Page-level text extractions
----------

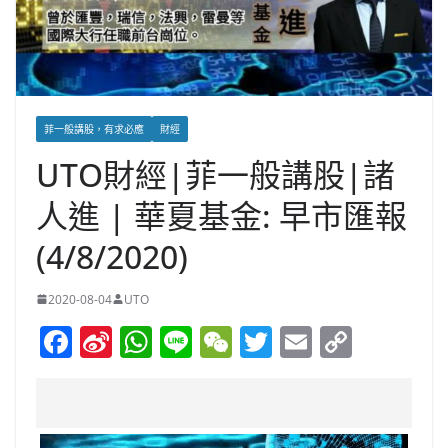
菲一般講股，有求必應
財經
UTO財經|菲一般講股|諸
人進 | 華夏基金: 早市匯報
(4/8/2020)
2020-08-04
UTO
F
Si
W
Li
W
T
E
C
a
n
h
n
e
w
m
o
c
a
at
e
C
itt
ai
p
e
W
s
h
er
l
y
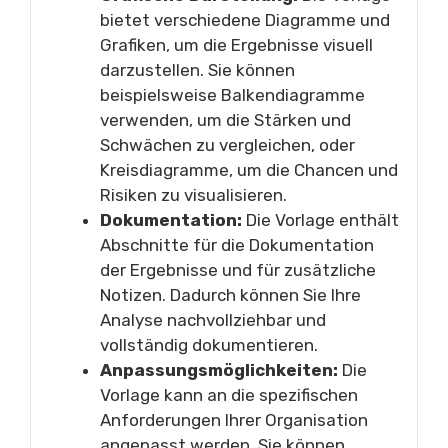
bietet verschiedene Diagramme und
Grafiken, um die Ergebnisse visuell
darzustellen. Sie können
beispielsweise Balkendiagramme
verwenden, um die Stärken und
Schwächen zu vergleichen, oder
Kreisdiagramme, um die Chancen und
Risiken zu visualisieren.
Dokumentation:
Die Vorlage enthält
Abschnitte für die Dokumentation
der Ergebnisse und für zusätzliche
Notizen. Dadurch können Sie Ihre
Analyse nachvollziehbar und
vollständig dokumentieren.
Anpassungsmöglichkeiten:
Die
Vorlage kann an die spezifischen
Anforderungen Ihrer Organisation
angepasst werden. Sie können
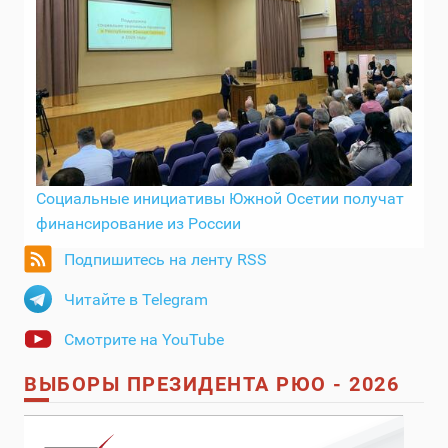
Социальные инициативы Южной Осетии получат
финансирование из России
Подпишитесь на ленту RSS
Читайте в Telegram
Смотрите на YouTube
ВЫБОРЫ ПРЕЗИДЕНТА РЮО - 2026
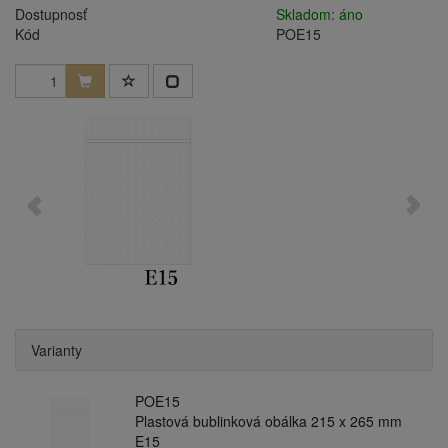
Dostupnosť
Skladom: áno
Kód
POE15
Varianty
POE15
Plastová bublinková obálka 215 x 265 mm
E15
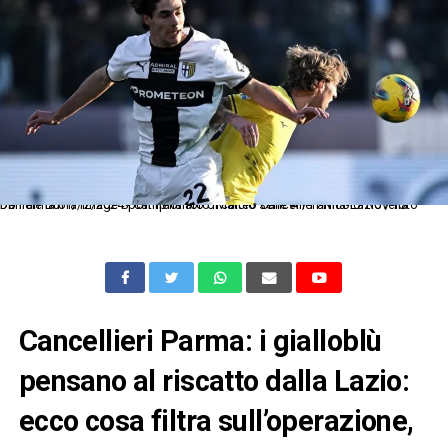
Db Parma 01/12/2024 - campionato di calcio serie A / Parma-Lazio / foto Daniele Buffa/Image Sport nella foto: Matteo Cancellieri-Nicolo' Rovella
Cancellieri Parma: i gialloblù
pensano al riscatto dalla Lazio:
ecco cosa filtra sull’operazione,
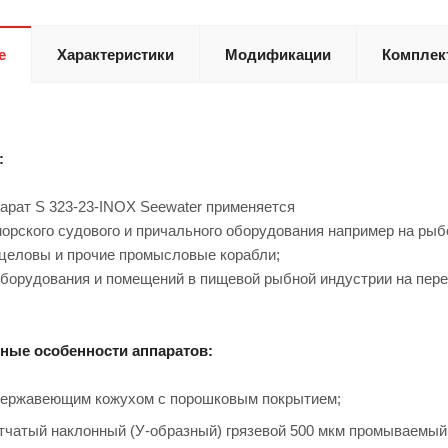
е
Характеристики
Модификации
Комплек
:
арат S 323-23-INOX Seewater применяется
морского судового и причального оборудования например на ры
нцеловы и прочие промысловые корабли;
 оборудования и помещений в пищевой рыбной индустрии на пе
ные особенности аппаратов:
нержавеющим кожухом с порошковым покрытием;
тчатый наклонный (У-образный) грязевой 500 мкм промываемый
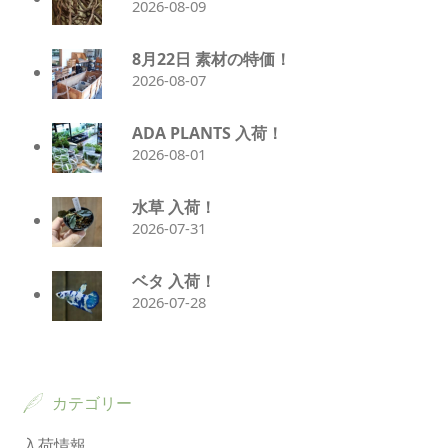
2026-08-09
8月22日 素材の特価！
2026-08-07
ADA PLANTS 入荷！
2026-08-01
水草 入荷！
2026-07-31
ベタ 入荷！
2026-07-28
カテゴリー
入荷情報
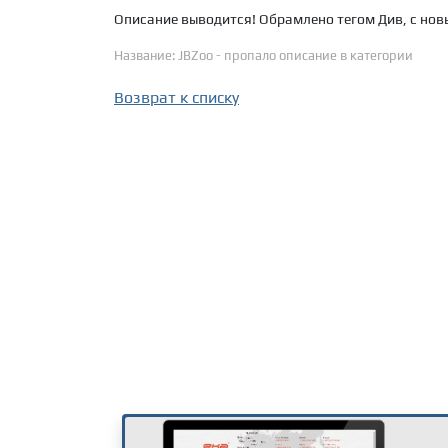
Описание выводится! Обрамлено тегом Див, с но
Название: JBZoo - пропало описание в категории
Возврат к списку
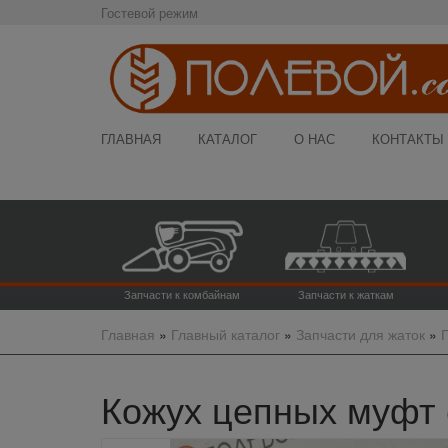
Гостевой режим
ГЛАВНАЯ
КАТАЛОГ
О НАС
КОНТАКТЫ
Запчасти к комбайнам
Запчасти к жаткам
Главная
»
Главный каталог
»
Запчасти для жаток
»
Кожух цепных муфт (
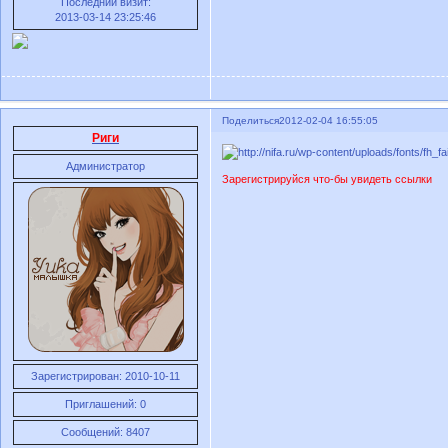
Последний визит:
2013-03-14 23:25:46
Поделиться
2012-02-04 16:55:05
Риги
Администратор
Зарегистрируйся что-бы увидеть ссылки
Зарегистрирован
: 2010-10-11
Приглашений:
0
Сообщений:
8407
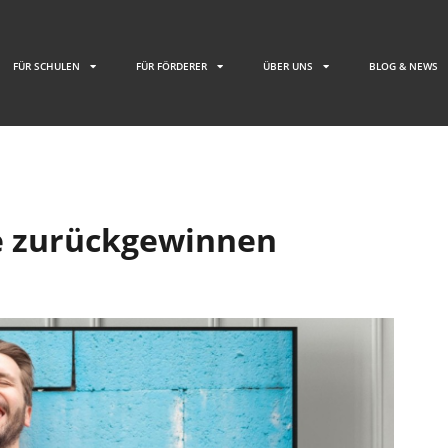
FÜR SCHULEN
FÜR FÖRDERER
ÜBER UNS
BLOG & NEWS
de zurückgewinnen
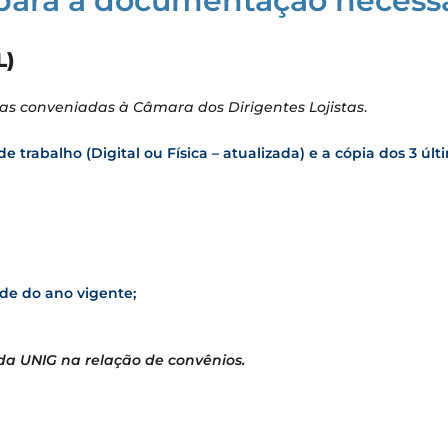
para a documentação necess
L)
as conveniadas à Câmara dos Dirigentes Lojistas
.
e trabalho (Digital ou Física – atualizada) e a cópia dos 3 úl
e do ano vigente;
 da UNIG na relação de convênios.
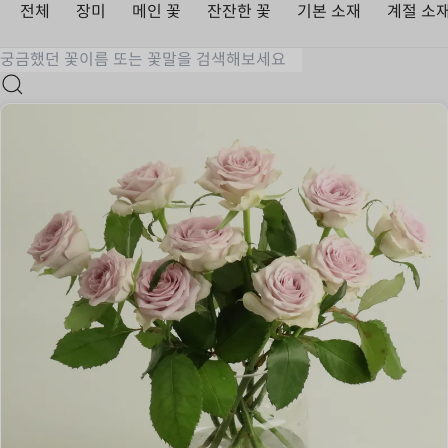
전체
장미
메인 꽃
잔잔한 꽃
기본 소재
계절 소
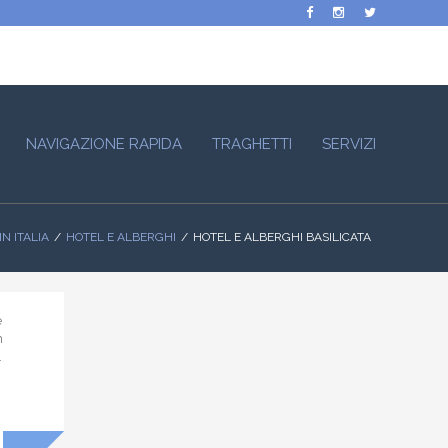
NAVIGAZIONE RAPIDA
TRAGHETTI
SERVIZI
N ITALIA
HOTEL E ALBERGHI
HOTEL E ALBERGHI BASILICATA
e
n
.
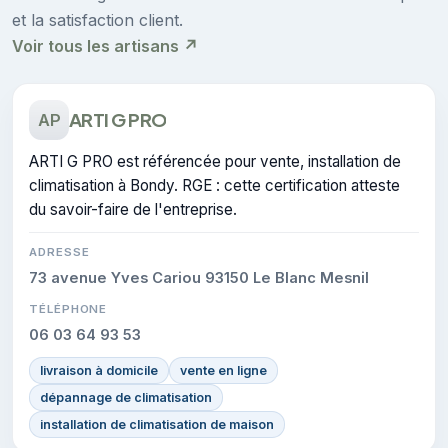
et la satisfaction client.
Voir tous les artisans ↗
ARTI G PRO
AP
ARTI G PRO est référencée pour vente, installation de
climatisation à Bondy. RGE : cette certification atteste
du savoir-faire de l'entreprise.
ADRESSE
73 avenue Yves Cariou 93150 Le Blanc Mesnil
TÉLÉPHONE
06 03 64 93 53
livraison à domicile
vente en ligne
dépannage de climatisation
installation de climatisation de maison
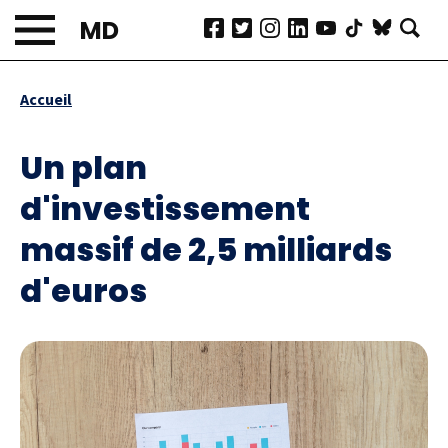
Aller
MD
au
contenu
principal
Accueil
Fil
d'Ariane
Un plan
d'investissement
massif de 2,5 milliards
d'euros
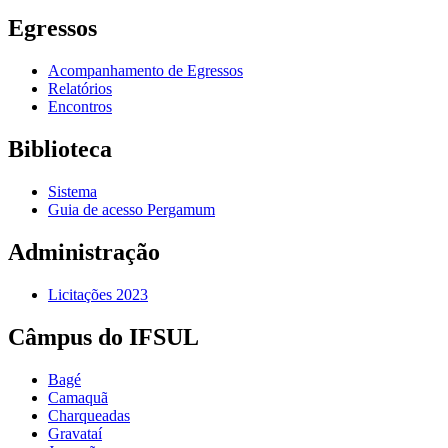
Egressos
Acompanhamento de Egressos
Relatórios
Encontros
Biblioteca
Sistema
Guia de acesso Pergamum
Administração
Licitações 2023
Câmpus do IFSUL
Bagé
Camaquã
Charqueadas
Gravataí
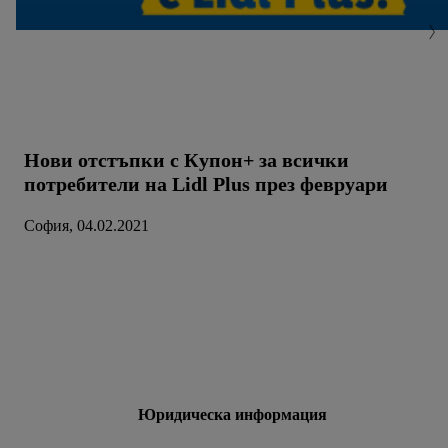
можете да намерите в нашата
политика за
поверителност
.
Можете да намерите правната
информация за оператора на сайта тук.
Нови отстъпки с Купон+ за всички
потребители на Lidl Plus през февруари
София, 04.02.2021
Юридическа информация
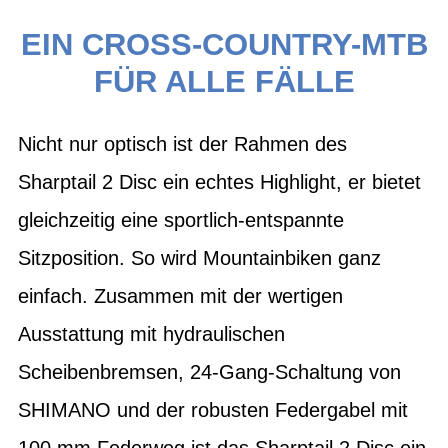
EIN CROSS-COUNTRY-MTB
FÜR ALLE FÄLLE
Nicht nur optisch ist der Rahmen des
Sharptail 2 Disc ein echtes Highlight, er bietet
gleichzeitig eine sportlich-entspannte
Sitzposition. So wird Mountainbiken ganz
einfach. Zusammen mit der wertigen
Ausstattung mit hydraulischen
Scheibenbremsen, 24-Gang-Schaltung von
SHIMANO und der robusten Federgabel mit
100 mm Federweg ist das Sharptail 2 Disc ein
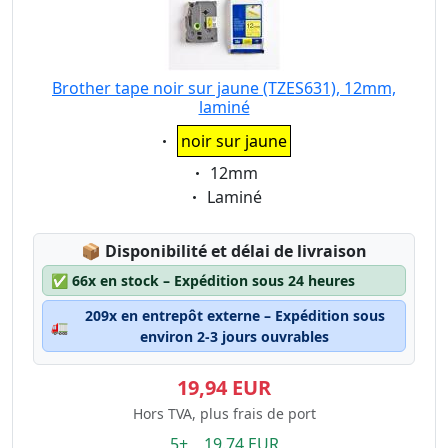
Brother tape noir sur jaune (TZES631), 12mm,
laminé
Eigenschaft:
noir sur jaune
Eigenschaft:
12mm
Eigenschaft:
Laminé
Lagerstatus:
📦
Disponibilité et délai de livraison
✅
66x en stock – Expédition sous 24 heures
209x en entrepôt externe – Expédition sous
🚛
environ 2-3 jours ouvrables
19,94 EUR
Hors TVA, plus frais de port
5+ 19.74 EUR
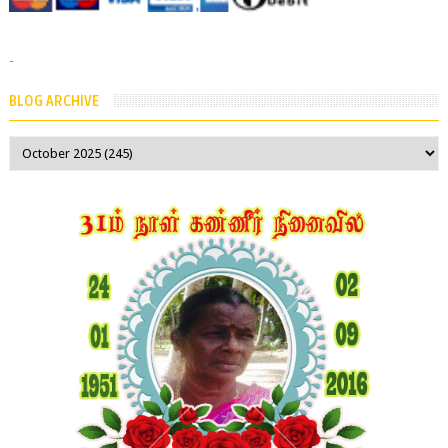
-
BLOG ARCHIVE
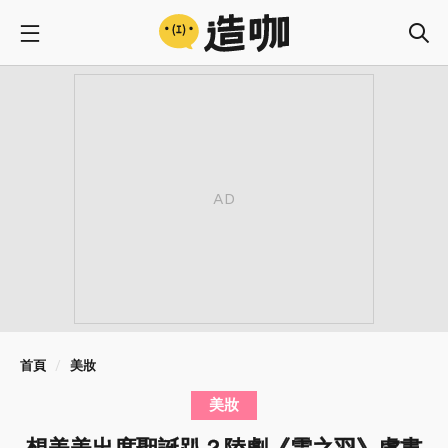
首頁
美妝
美妝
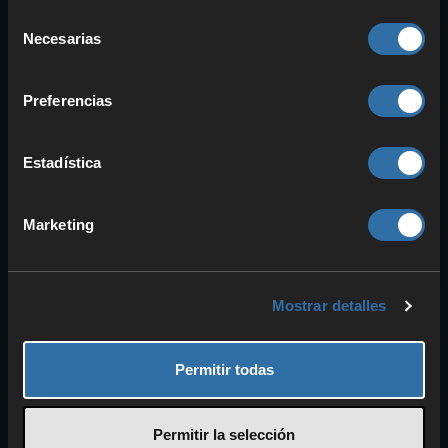
para más adelante
.
Selección
Necesarias
de
consentimiento
Granja ganadera de Palworld:
Preferencias
Pals de rancho y producción
de objetos
Estadística
Marketing
Mostrar detalles
Permitir todas
En el
rancho
puedes encargar a ciertos
Pals
que
busquen objetos
o que los
Permitir la selección
produzcan
ellos mismos. Entre los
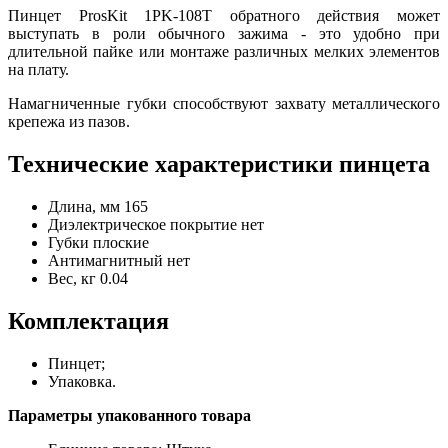
Пинцет ProsKit 1PK-108T обратного действия может
выступать в роли обычного зажима - это удобно при
длительной пайке или монтаже различных мелких элементов
на плату.
Намагниченные губки способствуют захвату металлического
крепежа из пазов.
Технические характеристики пинцета
Длина, мм
165
Диэлектрическое покрытие
нет
Губки
плоские
Антимагнитный
нет
Вес, кг
0.04
Комплектация
Пинцет;
Упаковка.
Параметры упакованного товара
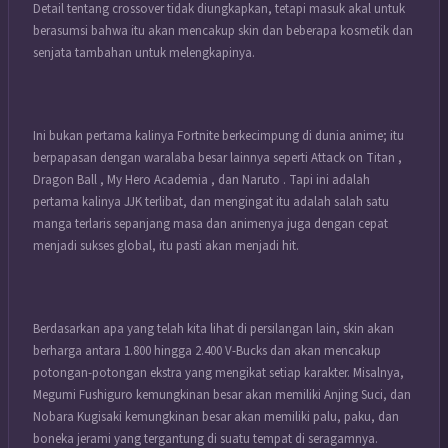
Detail tentang crossover tidak diungkapkan, tetapi masuk akal untuk
berasumsi bahwa itu akan mencakup skin dan beberapa kosmetik dan
senjata tambahan untuk melengkapinya.
Ini bukan pertama kalinya
Fortnite
berkecimpung di dunia anime; itu
berpapasan dengan waralaba besar lainnya seperti Attack on Titan ,
Dragon Ball , My Hero Academia , dan Naruto . Tapi ini adalah
pertama kalinya JJK terlibat, dan mengingat itu adalah salah satu
manga terlaris sepanjang masa dan animenya juga dengan cepat
menjadi sukses global, itu pasti akan menjadi hit.
Berdasarkan apa yang telah kita lihat di persilangan lain, skin akan
berharga antara 1.800 hingga 2.400 V-Bucks dan akan mencakup
potongan-potongan ekstra yang mengikat setiap karakter. Misalnya,
Megumi Fushiguro kemungkinan besar akan memiliki Anjing Suci, dan
Nobara Kugisaki kemungkinan besar akan memiliki palu, paku, dan
boneka jerami yang tergantung di suatu tempat di seragamnya.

----------

*What is required*
Leave the pictures behind and transcribe every record above exactly.

*Solved problem*
菲一般講股，有求必應
財經
UTO財經|菲一般講股|諸
人進 | 華夏基金: 早市匯報
(4/8/2020)
2020-08-04
UTO
F
Si
W
Li
W
T
E
C
a
n
h
n
e
w
m
o
c
a
at
e
C
itt
ai
p
e
W
s
h
er
l
y
bietet verschiedene Diagramme und
Grafiken, um die Ergebnisse visuell
darzustellen. Sie können
beispielsweise Balkendiagramme
verwenden, um die Stärken und
Schwächen zu vergleichen, oder
Kreisdiagramme, um die Chancen und
Risiken zu visualisieren.
Dokumentation:
Die Vorlage enthält
Abschnitte für die Dokumentation
der Ergebnisse und für zusätzliche
Notizen. Dadurch können Sie Ihre
Analyse nachvollziehbar und
vollständig dokumentieren.
Anpassungsmöglichkeiten:
Die
Vorlage kann an die spezifischen
Anforderungen Ihrer Organisation
angepasst werden. Sie können
Социальные инициативы Южной Осетии получат
финансирование из России
Подпишитесь на ленту RSS
Читайте в Telegram
Смотрите на YouTube
ВЫБОРЫ ПРЕЗИДЕНТА РЮО - 2026
Dostupnosť
Skladom: áno
Kód
POE15
Varianty
POE15
Plastová bublinková obálka 215 x 265 mm
E15
Db Parma 01/12/2024 - campionato di calcio serie A / Parma-Lazio / foto Daniele Buffa/Image Sport nella foto: Matteo Cancellieri-Nicolo' Rovella
Cancellieri Parma: i gialloblù
pensano al riscatto dalla Lazio:
ecco cosa filtra sull’operazione,
е
Характеристики
Модификации
Комплек
:
арат S 323-23-INOX Seewater применяется
морского судового и причального оборудования например на ры
нцеловы и прочие промысловые корабли;
 оборудования и помещений в пищевой рыбной индустрии на пе
ные особенности аппаратов:
нержавеющим кожухом с порошковым покрытием;
тчатый наклонный (У-образный) грязевой 500 мкм промываемый
2026-08-09
8月22日 素材の特価！
2026-08-07
ADA PLANTS 入荷！
2026-08-01
水草 入荷！
2026-07-31
ベタ 入荷！
2026-07-28
カテゴリー
入荷情報
Описание выводится! Обрамлено тегом Див, с но
Название: JBZoo - пропало описание в категории
Возврат к списку
Гостевой режим
ГЛАВНАЯ
КАТАЛОГ
О НАС
КОНТАКТЫ
Запчасти к комбайнам
Запчасти к жаткам
Главная
»
Главный каталог
»
Запчасти для жаток
»
Кожух цепных муфт (
Последний визит:
2013-03-14 23:25:46
Поделиться
2012-02-04 16:55:05
Риги
Администратор
Зарегистрируйся что-бы увидеть ссылки
Зарегистрирован
: 2010-10-11
Приглашений:
0
Сообщений:
8407
FÜR SCHULEN
FÜR FÖRDERER
ÜBER UNS
BLOG & NEWS
de zurückgewinnen
para a documentação necess
L)
as conveniadas à Câmara dos Dirigentes Lojistas
.
e trabalho (Digital ou Física – atualizada) e a cópia dos 3 úl
e do ano vigente;
 da UNIG na relação de convênios.
전체
장미
메인 꽃
잔잔한 꽃
기본 소재
계절 소
NAVIGAZIONE RAPIDA
TRAGHETTI
SERVIZI
N ITALIA
HOTEL E ALBERGHI
HOTEL E ALBERGHI BASILICATA
e
n
.
et la satisfaction client.
Voir tous les artisans ↗
ARTI G PRO
AP
ARTI G PRO est référencée pour vente, installation de
climatisation à Bondy. RGE : cette certification atteste
du savoir-faire de l'entreprise.
ADRESSE
73 avenue Yves Cariou 93150 Le Blanc Mesnil
TÉLÉPHONE
06 03 64 93 53
livraison à domicile
vente en ligne
dépannage de climatisation
installation de climatisation de maison
Aller
MD
au
contenu
principal
Accueil
Fil
d'Ariane
Un plan
d'investissement
massif de 2,5 milliards
d'euros
Egressos
Acompanhamento de Egressos
Relatórios
Encontros
Biblioteca
Sistema
Guia de acesso Pergamum
Administração
Licitações 2023
Câmpus do IFSUL
Bagé
Camaquã
Charqueadas
Gravataí
можете да намерите в нашата
политика за
поверителност
.
Можете да намерите правната
информация за оператора на сайта тук.
Нови отстъпки с Купон+ за всички
потребители на Lidl Plus през февруари
София, 04.02.2021
Юридическа информация
EIN CROSS-COUNTRY-MTB
FÜR ALLE FÄLLE
Nicht nur optisch ist der Rahmen des
Sharptail 2 Disc ein echtes Highlight, er bietet
gleichzeitig eine sportlich-entspannte
Sitzposition. So wird Mountainbiken ganz
einfach. Zusammen mit der wertigen
Ausstattung mit hydraulischen
Scheibenbremsen, 24-Gang-Schaltung von
SHIMANO und der robusten Federgabel mit
100 mm Federweg ist das Sharptail 2 Disc ein
Brother tape noir sur jaune (TZES631), 12mm,
laminé
Eigenschaft:
noir sur jaune
Eigenschaft:
12mm
Eigenschaft:
Laminé
Lagerstatus:
📦
Disponibilité et délai de livraison
✅
66x en stock – Expédition sous 24 heures
209x en entrepôt externe – Expédition sous
🚛
environ 2-3 jours ouvrables
19,94 EUR
Hors TVA, plus frais de port
5+ 19.74 EUR
-
BLOG ARCHIVE
首頁
美妝
美妝
para más adelante
.
Selección
Necesarias
de
consentimiento
Granja ganadera de Palworld:
Preferencias
Pals de rancho y producción
de objetos
Estadística
Marketing
Mostrar detalles
Permitir todas
En el
rancho
puedes encargar a ciertos
Pals
que
busquen objetos
o que los
Permitir la selección
produzcan
ellos mismos. Entre los
Пинцет ProsKit 1PK-108T обратного действия может
выступать в роли обычного зажима - это удобно при
длительной пайке или монтаже различных мелких элементов
на плату.
Намагниченные губки способствуют захвату металлического
крепежа из пазов.
Технические характеристики пинцета
Длина, мм
165
Диэлектрическое покрытие
нет
Губки
плоские
Антимагнитный
нет
Вес, кг
0.04
Комплектация
Пинцет;
Упаковка.
Параметры упакованного товара
Detail tentang crossover tidak diungkapkan, tetapi masuk akal untuk
berasumsi bahwa itu akan mencakup skin dan beberapa kosmetik dan
senjata tambahan untuk melengkapinya.
Ini bukan pertama kalinya
Fortnite
berkecimpung di dunia anime; itu
berpapasan dengan waralaba besar lainnya seperti Attack on Titan ,
Dragon Ball , My Hero Academia , dan Naruto . Tapi ini adalah
pertama kalinya JJK terlibat, dan mengingat itu adalah salah satu
manga terlaris sepanjang masa dan animenya juga dengan cepat
menjadi sukses global, itu pasti akan menjadi hit.
Berdasarkan apa yang telah kita lihat di persilangan lain, skin akan
berharga antara 1.800 hingga 2.400 V-Bucks dan akan mencakup
potongan-potongan ekstra yang mengikat setiap karakter. Misalnya,
Megumi Fushiguro kemungkinan besar akan memiliki Anjing Suci, dan
Nobara Kugisaki kemungkinan besar akan memiliki palu, paku, dan
boneka jerami yang tergantung di suatu tempat di seragamnya.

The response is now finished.